Throughout the session, senators passed a budget while the state faced a roughly billion dollar deficit.
Ultimately adding money to the prison system while cutting towards the university system and social services but ultimately per law, the budget had to be balanced.
Governor Pete Ricketts thanked the legislature for their efforts during a tough year, “We have been successful working together as two different branches, we have accomplished many of those things to be able to help us grow our state.”
The legislature passed over 150 bills but the session didn’t end without a few final words from the outspoken Senator Ernie Chambers digging into the senators for upholding the governor’s vetoes, “The session was a virtual shambles, and i was very upset with the way things were done,” he said.
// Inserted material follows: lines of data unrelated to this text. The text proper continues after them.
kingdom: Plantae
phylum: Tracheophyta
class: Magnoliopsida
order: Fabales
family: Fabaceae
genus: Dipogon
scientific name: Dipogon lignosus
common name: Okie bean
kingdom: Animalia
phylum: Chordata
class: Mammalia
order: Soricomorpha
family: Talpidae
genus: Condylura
The session had some wins, on Tuesday the revenue committee advanced a bill to allow tax credits for school choice.
“Now the tough part starts, we’re going to get it to the floor and we’re going to win on this thing in 2018,” said Senator Bob Krist.
For others, the session didn’t provide enough property tax relief.
“I will introduce a constitutional amendment that will restrict the amount of property tax that go to entities that go to property tax,” said Sen. Steve Erdman.
Erdman said he’s looking for partners to fund the ballot drive for November of 2018. He's also wants input on what the rate should be.